Leo (July 23 – August 22)
You will be pestered by a small fluffy animal today. Don’t be taken in by appearances — it’s actually a mutant from outer space.
Virgo (August 23 – September 22)
Your perfume or cologne has too much patchoulli. Only an idiot wears patchoulli. Or a witch. Hmm. Er, never mind. Wear whatever you like. I’m sure it’s quite nice.
Libra (September 23 – October 22)
Good day to make as much goulash as possible.
Scorpio (October 23 – November 21)
You will stack furniture in the bathtub, today. That’s just the sort of thing you would do, your friends will say.
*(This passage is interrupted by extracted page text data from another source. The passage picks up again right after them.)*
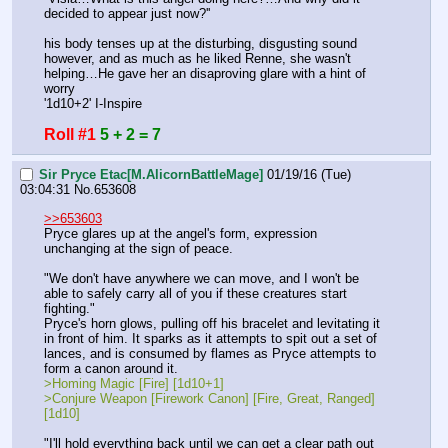
decided to appear just now?''
his body tenses up at the disturbing, disgusting sound 
however, and as much as he liked Renne, she wasn't 
helping…He gave her an disaproving glare with a hint of 
worry
'1d10+2' I-Inspire
Roll #1
5 + 2 = 7
Sir Pryce Etac[M.AlicornBattleMage]
01/19/16 (Tue)
03:04:31
No.
653608
>>653603
Pryce glares up at the angel's form, expression 
unchanging at the sign of peace.
"We don't have anywhere we can move, and I won't be 
able to safely carry all of you if these creatures start 
fighting."
Pryce's horn glows, pulling off his bracelet and levitating it 
in front of him. It sparks as it attempts to spit out a set of 
lances, and is consumed by flames as Pryce attempts to 
form a canon around it.
>Homing Magic [Fire] [1d10+1]
>Conjure Weapon [Firework Canon] [Fire, Great, Ranged] 
[1d10]
"I'll hold everything back until we can get a clear path out 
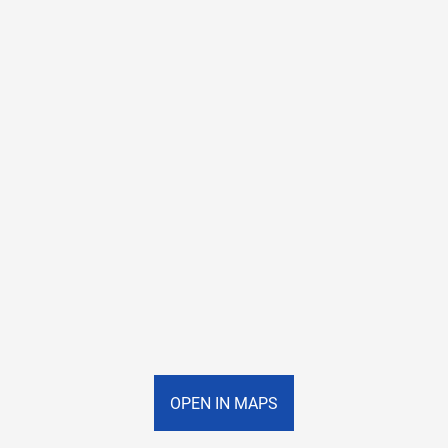
OPEN IN MAPS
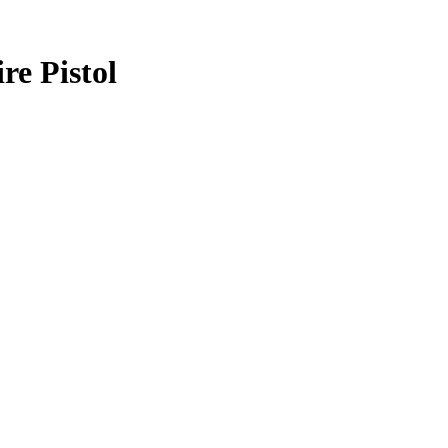
e Pistol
Sagittarius (November 22 – December 21)
Excellent day to refer to everyone as “Doctor”. This will make them grin, and they’ll forget all about that favor they were going to ask of you.
Capricorn (December 22 – January 20)
Today is the day you will discover your larger cosmic destiny! A television infomercial and an 800 number are somehow involved.
Aquarius (January 21 – February 18)
You will decide to write a letter to the editor. “Who is this ‘Al Ninyo’ guy,” you’ll say, “and why don’t they just lock him up?”
Pisces (February 19 – March 20)
You’re fussing with your hair too much. Perhaps you should temporarily cut back on shampoo. Or at least demand real poo.